**Prompt**
In the data below, one line contains "3: (504, 146, 4.63)" and a later one contains "23: (278, 253, 28.04)". Print both, with every line between them, exactly and alone.

Extracted entries section start

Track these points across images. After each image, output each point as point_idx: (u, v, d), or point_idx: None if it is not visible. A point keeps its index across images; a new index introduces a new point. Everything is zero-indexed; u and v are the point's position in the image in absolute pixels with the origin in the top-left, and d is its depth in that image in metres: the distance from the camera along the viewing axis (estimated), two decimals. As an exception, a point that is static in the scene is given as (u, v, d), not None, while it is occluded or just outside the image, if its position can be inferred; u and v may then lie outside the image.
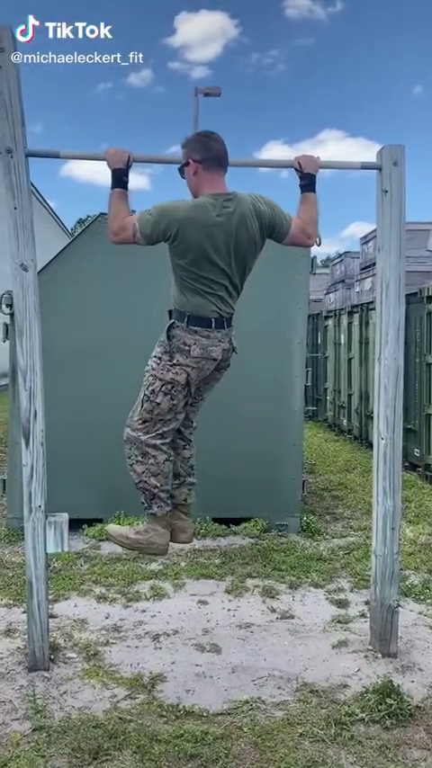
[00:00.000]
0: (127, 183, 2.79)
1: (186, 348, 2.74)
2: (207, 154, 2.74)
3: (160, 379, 2.78)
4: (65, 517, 2.92)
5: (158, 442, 2.85)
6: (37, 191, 28.10)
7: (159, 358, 2.80)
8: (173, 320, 2.77)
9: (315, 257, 5.13)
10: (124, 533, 3.00)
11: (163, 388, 2.78)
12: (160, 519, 2.93)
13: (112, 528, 3.12)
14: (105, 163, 2.82)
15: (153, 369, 2.81)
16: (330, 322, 10.98)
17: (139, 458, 2.86)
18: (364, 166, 3.13)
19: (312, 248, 5.16)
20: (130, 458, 2.90)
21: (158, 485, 2.87)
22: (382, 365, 3.14)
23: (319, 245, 5.25)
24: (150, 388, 2.81)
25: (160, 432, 2.85)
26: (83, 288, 4.97)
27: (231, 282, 2.78)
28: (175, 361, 2.76)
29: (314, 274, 5.15)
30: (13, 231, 2.84)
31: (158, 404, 2.80)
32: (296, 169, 2.93)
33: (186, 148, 2.78)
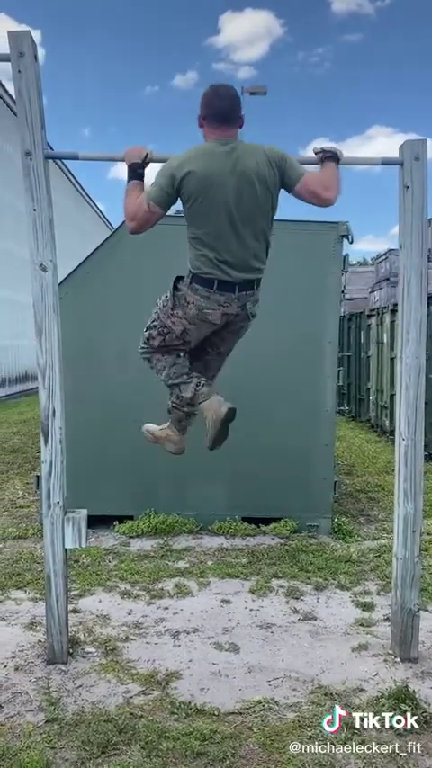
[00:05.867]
0: (143, 176, 2.81)
1: (185, 304, 2.82)
2: (208, 111, 2.71)
3: (160, 320, 2.93)
4: (83, 513, 2.97)
5: (159, 355, 3.01)
6: (86, 193, 28.62)
7: (165, 302, 2.91)
8: (183, 275, 2.83)
9: (347, 255, 5.07)
10: (152, 430, 3.24)
11: (160, 329, 2.94)
12: (178, 426, 3.12)
13: (147, 426, 3.30)
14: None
15: (159, 307, 2.94)
16: (373, 321, 10.80)
17: (155, 368, 3.04)
18: (385, 162, 3.07)
19: (349, 246, 5.09)
20: (156, 372, 3.06)
21: (177, 372, 2.99)
22: (404, 364, 3.07)
23: (351, 242, 5.17)
24: (152, 323, 2.97)
25: (161, 351, 3.01)
26: (115, 287, 5.02)
27: (238, 234, 2.69)
28: (175, 312, 2.87)
29: (346, 272, 5.07)
30: (32, 233, 2.89)
31: (152, 338, 2.97)
32: (316, 153, 2.87)
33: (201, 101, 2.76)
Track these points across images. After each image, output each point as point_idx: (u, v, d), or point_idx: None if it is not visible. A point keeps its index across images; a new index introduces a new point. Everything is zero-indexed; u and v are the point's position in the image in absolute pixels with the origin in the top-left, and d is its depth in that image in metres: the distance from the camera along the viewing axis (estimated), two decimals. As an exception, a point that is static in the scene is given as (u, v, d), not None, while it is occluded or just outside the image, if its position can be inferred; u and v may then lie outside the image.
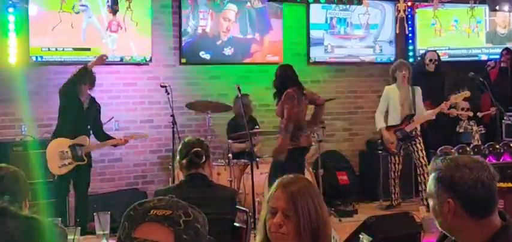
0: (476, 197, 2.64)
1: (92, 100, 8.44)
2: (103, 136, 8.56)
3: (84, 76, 8.16)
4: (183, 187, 4.82)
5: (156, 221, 1.75)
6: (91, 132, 8.44)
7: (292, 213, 2.93)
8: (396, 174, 9.79)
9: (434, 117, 9.84)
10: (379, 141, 9.97)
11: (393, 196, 9.85)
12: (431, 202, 2.77)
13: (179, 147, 5.00)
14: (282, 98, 8.14)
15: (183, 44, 9.99)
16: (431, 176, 2.76)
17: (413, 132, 9.68)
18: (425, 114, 9.76)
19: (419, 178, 9.69)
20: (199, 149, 4.88)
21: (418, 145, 9.68)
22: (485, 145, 9.59)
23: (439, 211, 2.72)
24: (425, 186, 9.29)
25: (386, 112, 9.83)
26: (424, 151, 9.66)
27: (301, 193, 2.97)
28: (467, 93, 9.74)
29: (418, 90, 9.79)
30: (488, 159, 8.75)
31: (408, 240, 6.55)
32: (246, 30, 10.45)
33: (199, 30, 10.13)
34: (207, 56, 10.19)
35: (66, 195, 8.38)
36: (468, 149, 9.08)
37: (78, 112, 8.22)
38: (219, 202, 4.80)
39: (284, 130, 8.05)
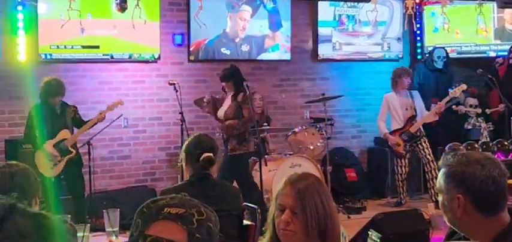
0: (487, 194, 2.64)
1: (63, 105, 8.37)
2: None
3: (52, 89, 8.16)
4: (190, 187, 4.81)
5: (170, 219, 1.76)
6: (74, 129, 8.42)
7: (300, 210, 2.92)
8: (403, 176, 9.81)
9: (437, 118, 9.82)
10: (386, 145, 9.99)
11: (401, 196, 9.87)
12: (440, 197, 2.77)
13: (189, 142, 4.92)
14: (241, 98, 8.25)
15: (206, 42, 10.08)
16: (442, 171, 2.76)
17: (418, 132, 9.71)
18: (426, 113, 9.78)
19: (427, 175, 9.70)
20: (211, 156, 4.81)
21: (423, 144, 9.71)
22: (494, 142, 9.58)
23: (449, 206, 2.72)
24: (434, 183, 9.36)
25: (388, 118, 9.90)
26: (430, 149, 9.68)
27: (309, 190, 2.97)
28: (463, 86, 9.76)
29: (416, 93, 9.87)
30: (496, 155, 8.74)
31: (417, 237, 6.56)
32: (259, 28, 10.49)
33: (220, 30, 10.23)
34: (227, 52, 10.26)
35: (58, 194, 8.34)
36: (476, 146, 9.07)
37: (53, 116, 8.21)
38: (226, 200, 4.82)
39: (243, 127, 8.24)
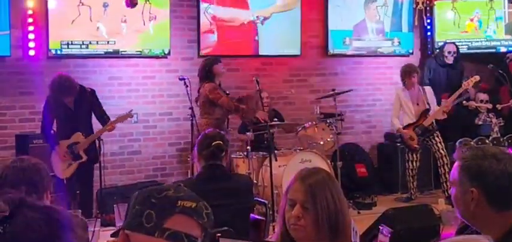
0: (501, 189, 2.63)
1: (79, 93, 8.23)
2: (108, 120, 8.42)
3: (64, 89, 8.08)
4: (203, 180, 4.86)
5: (186, 213, 1.78)
6: (97, 121, 8.42)
7: (310, 205, 2.92)
8: (414, 172, 9.78)
9: (445, 116, 9.76)
10: (399, 138, 9.96)
11: (411, 191, 9.85)
12: (453, 190, 2.76)
13: (199, 139, 5.06)
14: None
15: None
16: (457, 164, 2.74)
17: (431, 126, 9.68)
18: (439, 107, 9.74)
19: (440, 170, 9.67)
20: (221, 142, 4.94)
21: (436, 138, 9.68)
22: (505, 137, 9.55)
23: (462, 199, 2.71)
24: (447, 178, 9.32)
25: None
26: (443, 144, 9.65)
27: (320, 185, 2.97)
28: (477, 78, 9.73)
29: (429, 89, 9.84)
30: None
31: (427, 232, 6.54)
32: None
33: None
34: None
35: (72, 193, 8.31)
36: (487, 141, 9.05)
37: (66, 114, 8.18)
38: (239, 192, 4.86)
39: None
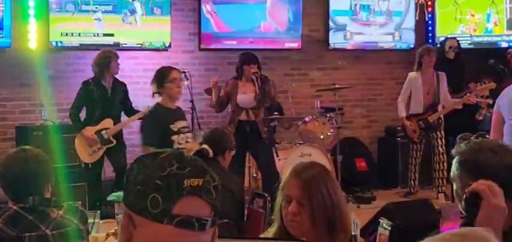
0: (499, 182, 2.63)
1: (115, 82, 8.49)
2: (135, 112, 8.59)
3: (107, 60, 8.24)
4: None
5: (193, 194, 1.69)
6: (123, 113, 8.60)
7: (306, 201, 2.92)
8: (416, 161, 9.76)
9: (461, 106, 9.70)
10: (399, 128, 9.93)
11: (412, 183, 9.83)
12: (454, 186, 2.77)
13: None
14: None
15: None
16: (455, 159, 2.75)
17: (436, 122, 9.61)
18: (451, 102, 9.66)
19: (435, 165, 9.65)
20: (205, 148, 5.12)
21: (439, 133, 9.62)
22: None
23: (462, 194, 2.71)
24: (441, 175, 9.29)
25: (409, 98, 9.75)
26: (443, 140, 9.61)
27: (315, 180, 2.96)
28: (493, 85, 9.65)
29: (443, 76, 9.69)
30: (507, 146, 8.70)
31: (427, 227, 6.53)
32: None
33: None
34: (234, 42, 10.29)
35: (98, 180, 8.53)
36: (487, 136, 9.02)
37: (103, 98, 8.29)
38: (222, 174, 4.94)
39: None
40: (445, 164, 9.48)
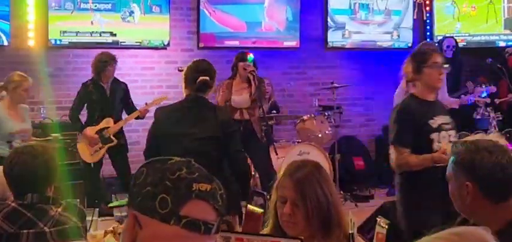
0: (495, 181, 2.65)
1: (115, 82, 8.50)
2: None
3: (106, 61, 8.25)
4: (187, 110, 5.30)
5: (202, 198, 1.74)
6: (124, 112, 8.63)
7: (300, 202, 2.92)
8: None
9: (457, 107, 9.74)
10: None
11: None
12: (450, 186, 2.78)
13: (188, 66, 5.48)
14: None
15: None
16: (451, 159, 2.77)
17: None
18: (449, 100, 9.69)
19: None
20: (207, 79, 5.26)
21: None
22: (503, 132, 9.55)
23: (458, 194, 2.73)
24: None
25: None
26: None
27: (308, 179, 2.96)
28: (493, 89, 9.72)
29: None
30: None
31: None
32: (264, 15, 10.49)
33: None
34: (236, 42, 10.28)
35: (96, 178, 8.57)
36: (485, 136, 9.06)
37: (102, 99, 8.29)
38: (214, 127, 5.20)
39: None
40: None
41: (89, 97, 8.30)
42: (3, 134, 6.82)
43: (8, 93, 6.77)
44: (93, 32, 9.34)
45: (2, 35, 8.79)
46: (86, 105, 8.37)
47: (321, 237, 2.93)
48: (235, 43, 10.23)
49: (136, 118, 8.58)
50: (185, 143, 5.18)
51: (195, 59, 5.61)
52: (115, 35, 9.44)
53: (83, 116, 8.46)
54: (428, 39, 11.60)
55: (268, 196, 5.18)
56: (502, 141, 2.90)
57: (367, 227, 6.02)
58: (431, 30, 11.63)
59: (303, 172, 2.99)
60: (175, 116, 5.43)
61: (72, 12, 9.12)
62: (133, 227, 1.74)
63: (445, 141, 4.99)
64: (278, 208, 3.00)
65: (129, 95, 8.68)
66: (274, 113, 9.37)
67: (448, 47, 10.63)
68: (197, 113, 5.30)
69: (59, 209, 3.59)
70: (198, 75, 5.27)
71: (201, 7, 9.99)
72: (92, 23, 9.31)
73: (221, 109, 5.41)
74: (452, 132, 5.12)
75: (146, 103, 8.49)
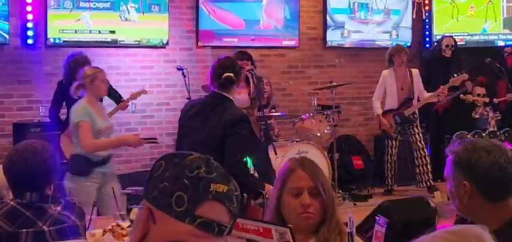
0: (493, 180, 2.65)
1: None
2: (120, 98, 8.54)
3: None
4: (210, 110, 5.42)
5: (218, 200, 1.74)
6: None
7: (317, 191, 2.92)
8: (392, 158, 9.83)
9: (437, 100, 9.86)
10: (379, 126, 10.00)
11: (389, 180, 9.88)
12: (448, 185, 2.79)
13: (213, 65, 5.56)
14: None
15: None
16: (449, 159, 2.77)
17: (412, 116, 9.72)
18: (427, 95, 9.80)
19: (416, 161, 9.74)
20: (231, 75, 5.37)
21: (415, 128, 9.74)
22: (501, 131, 9.58)
23: (456, 193, 2.73)
24: (423, 170, 9.37)
25: (384, 96, 9.91)
26: (421, 135, 9.72)
27: (319, 170, 2.99)
28: (465, 76, 9.89)
29: (416, 72, 9.85)
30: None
31: (423, 225, 6.56)
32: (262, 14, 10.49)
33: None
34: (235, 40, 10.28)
35: None
36: (484, 135, 9.07)
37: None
38: (214, 125, 5.29)
39: None
40: (427, 158, 9.60)
41: (66, 94, 8.16)
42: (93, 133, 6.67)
43: (87, 90, 6.62)
44: (92, 30, 9.33)
45: (1, 34, 8.77)
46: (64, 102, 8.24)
47: (326, 231, 2.93)
48: (233, 40, 10.22)
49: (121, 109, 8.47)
50: (193, 137, 5.36)
51: (220, 56, 5.84)
52: (114, 33, 9.42)
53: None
54: (427, 39, 11.62)
55: (267, 195, 5.20)
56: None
57: (366, 227, 6.02)
58: (430, 30, 11.64)
59: (312, 164, 3.03)
60: (194, 110, 5.62)
61: (71, 11, 9.11)
62: (147, 220, 1.74)
63: None
64: (289, 203, 2.96)
65: (112, 87, 8.32)
66: (273, 112, 9.36)
67: (447, 46, 10.66)
68: (210, 110, 5.42)
69: (58, 208, 3.59)
70: (222, 72, 5.38)
71: (200, 5, 9.98)
72: (91, 21, 9.27)
73: (231, 109, 5.39)
74: None
75: (122, 100, 8.42)
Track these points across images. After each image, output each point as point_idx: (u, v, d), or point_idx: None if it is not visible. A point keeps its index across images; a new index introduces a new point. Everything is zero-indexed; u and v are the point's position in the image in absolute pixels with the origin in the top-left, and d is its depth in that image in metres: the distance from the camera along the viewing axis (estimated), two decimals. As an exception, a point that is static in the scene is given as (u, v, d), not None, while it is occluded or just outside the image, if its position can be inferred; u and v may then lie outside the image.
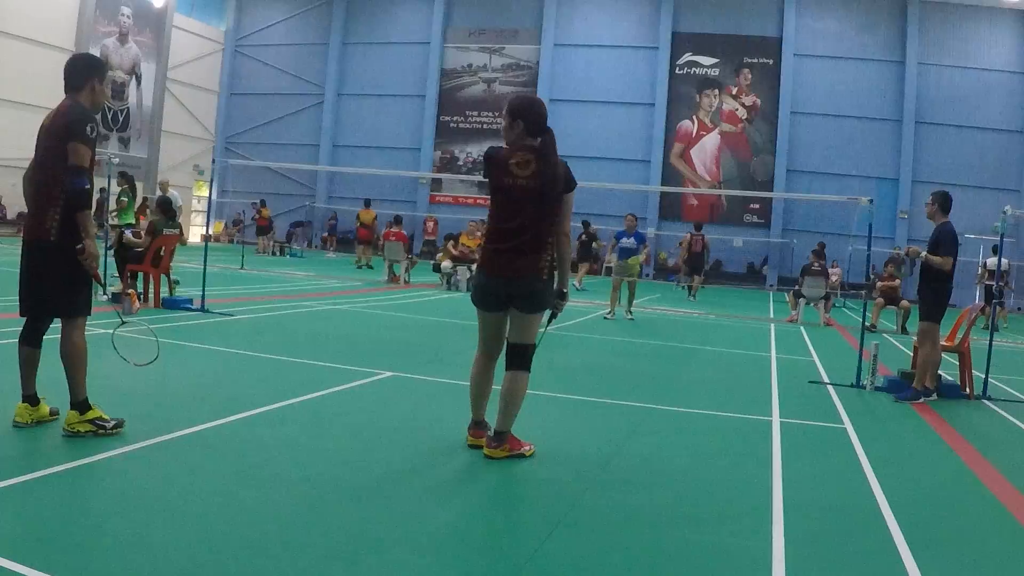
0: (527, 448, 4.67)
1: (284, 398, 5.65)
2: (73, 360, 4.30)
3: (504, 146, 4.63)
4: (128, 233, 11.06)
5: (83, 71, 4.50)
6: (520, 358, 4.62)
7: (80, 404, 4.27)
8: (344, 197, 32.90)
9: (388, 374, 6.92)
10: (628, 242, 13.92)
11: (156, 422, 4.65)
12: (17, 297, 4.46)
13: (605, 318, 13.32)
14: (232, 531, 3.28)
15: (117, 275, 10.64)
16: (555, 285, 4.62)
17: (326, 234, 31.78)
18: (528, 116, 4.53)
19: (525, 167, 4.46)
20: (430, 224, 29.68)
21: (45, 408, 4.51)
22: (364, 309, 12.44)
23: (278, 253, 28.04)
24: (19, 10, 25.85)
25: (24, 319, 4.48)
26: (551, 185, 4.44)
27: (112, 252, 10.84)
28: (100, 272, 4.56)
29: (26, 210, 4.61)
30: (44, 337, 4.47)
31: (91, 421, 4.26)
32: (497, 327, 4.67)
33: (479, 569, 3.11)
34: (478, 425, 4.78)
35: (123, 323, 4.91)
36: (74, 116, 4.31)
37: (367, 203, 24.43)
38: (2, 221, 26.36)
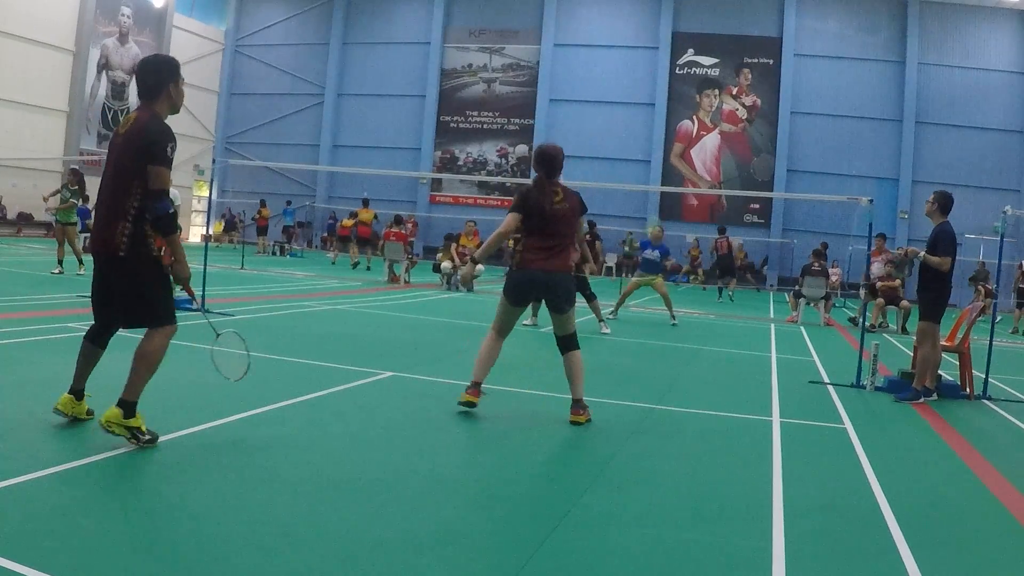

Extracted entries section end

**Answer**
3: (504, 146, 4.63)
4: (128, 233, 11.06)
5: (83, 71, 4.50)
6: (520, 358, 4.62)
7: (80, 404, 4.27)
8: (344, 197, 32.90)
9: (388, 374, 6.92)
10: (628, 242, 13.92)
11: (156, 422, 4.65)
12: (17, 297, 4.46)
13: (605, 318, 13.32)
14: (232, 531, 3.28)
15: (117, 275, 10.64)
16: (555, 285, 4.62)
17: (326, 234, 31.78)
18: (528, 116, 4.53)
19: (525, 167, 4.46)
20: (430, 224, 29.68)
21: (45, 408, 4.51)
22: (364, 309, 12.44)
23: (278, 253, 28.04)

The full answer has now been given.